ReplyDeleteThank you for sharing this. Very informative especially on the Ruracio proceedings. Have been looking for something this in-depth :)
ReplyDeleteI've always wanted to know this process but haven't gotten anyone to explain it this well in a language I'm comfortable with.
ReplyDeleteitems for men, ruhiu rwa njora na njohi ya athuri no ciaho?
ReplyDeletekana ya uki noyo ya athuri?
ReplyDeleteThank you so much for this information.It's quite useful
ReplyDeleteThank you so much for this information.It's quite useful
ReplyDeletevery informative. thegio muno
ReplyDeleteHighly informative and greatly appreciated
ReplyDeletewow thanks so much.this will get me a long way.

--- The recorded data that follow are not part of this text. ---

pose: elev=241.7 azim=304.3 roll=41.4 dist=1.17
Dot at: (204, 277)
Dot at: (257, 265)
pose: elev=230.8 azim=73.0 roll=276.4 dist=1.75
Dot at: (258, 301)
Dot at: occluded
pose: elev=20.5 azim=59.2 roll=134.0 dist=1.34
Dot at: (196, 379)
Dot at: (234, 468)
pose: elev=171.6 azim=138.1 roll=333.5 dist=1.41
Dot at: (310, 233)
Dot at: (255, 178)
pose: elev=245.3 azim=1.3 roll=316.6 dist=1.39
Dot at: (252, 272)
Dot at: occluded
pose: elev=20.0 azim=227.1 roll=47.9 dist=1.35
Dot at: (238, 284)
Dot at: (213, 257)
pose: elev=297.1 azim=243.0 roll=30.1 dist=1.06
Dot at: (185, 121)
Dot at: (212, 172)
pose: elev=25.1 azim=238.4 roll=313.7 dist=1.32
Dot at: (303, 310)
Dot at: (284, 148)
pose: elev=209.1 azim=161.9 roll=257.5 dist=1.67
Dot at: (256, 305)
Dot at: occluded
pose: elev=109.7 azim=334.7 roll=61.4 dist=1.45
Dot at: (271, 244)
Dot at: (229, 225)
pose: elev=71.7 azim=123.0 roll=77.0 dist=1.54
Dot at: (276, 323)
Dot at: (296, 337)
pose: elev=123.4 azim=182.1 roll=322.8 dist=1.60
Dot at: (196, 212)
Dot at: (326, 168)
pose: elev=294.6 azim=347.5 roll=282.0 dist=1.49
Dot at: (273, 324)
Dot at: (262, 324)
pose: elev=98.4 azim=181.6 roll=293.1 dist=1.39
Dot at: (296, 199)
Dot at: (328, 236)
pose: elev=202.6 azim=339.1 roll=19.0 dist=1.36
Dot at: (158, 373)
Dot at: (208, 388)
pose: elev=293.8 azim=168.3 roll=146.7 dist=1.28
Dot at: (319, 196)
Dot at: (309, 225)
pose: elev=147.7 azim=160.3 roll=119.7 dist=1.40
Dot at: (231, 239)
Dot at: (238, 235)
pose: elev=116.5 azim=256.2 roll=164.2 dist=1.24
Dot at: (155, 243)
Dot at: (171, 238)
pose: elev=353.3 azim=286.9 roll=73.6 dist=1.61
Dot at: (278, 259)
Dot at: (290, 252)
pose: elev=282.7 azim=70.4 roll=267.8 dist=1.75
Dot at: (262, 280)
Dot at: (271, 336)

ReplyDeletehiyo part ya kuelope though its different from what i know happens. in my community, the guy's family goes to the girl's family to say that they have the 'lost sheep'
ReplyDeleteThat's the information that most young men need to know, very informative and straight to the point
ReplyDeleteWhat happens if a last born daughter pays dowry before the elder ones??
ReplyDeleteInformative thanks
ReplyDeleteGreat piece. Thank you.
ReplyDeleteVery informative.
Good information.
ReplyDeleteAddition: the groom side used to select the father, father's representative,another elder of the age set of the father,then the mother, mother's representative and another woman of the age set of the mother. They were actually less than 10. The other side of the bride the same. It was obligation of the bride parents to feed the congregation.
During the wedding( gutinia kiande) the clan of the bride & groom were supposed to feed the congregations not the groom.
Mwati na harika ( kuhanda ithigi) should be physical animals not cash.
Stand to be collection.
planning a ruracio
ReplyDeleteWelcome to the Clipkulture, Clipkulture is home to all things ethnic and traditional that provides the best guidance for traditional wedding decor, tsonga traditional skirts, winnie mashaba traditional attire, white and gold agbada, and planning a ruracio.
to get more - https://clipkulture.com/home/
Exactly what signifies kuhanda ithigi?
ReplyDeleteI think the kuhanda ithigi thing is a misled information..as the kikuyu proverb saying goes "uthoni utogoragio ni mwati na harika", meaning that the dowry process is initiated by mwati na harika which are rams signifying gentleness and childbearing respectively. when these two rams would grow and become healthy, it showed a good sign on the success on what they symbolized. In kikuyu ruracio culture, there was nothing like "kuhanda ithigi." you can reference this from the book facing mount Kenya by Jomo Kenyatta on the dowry aspect of the kikuyu.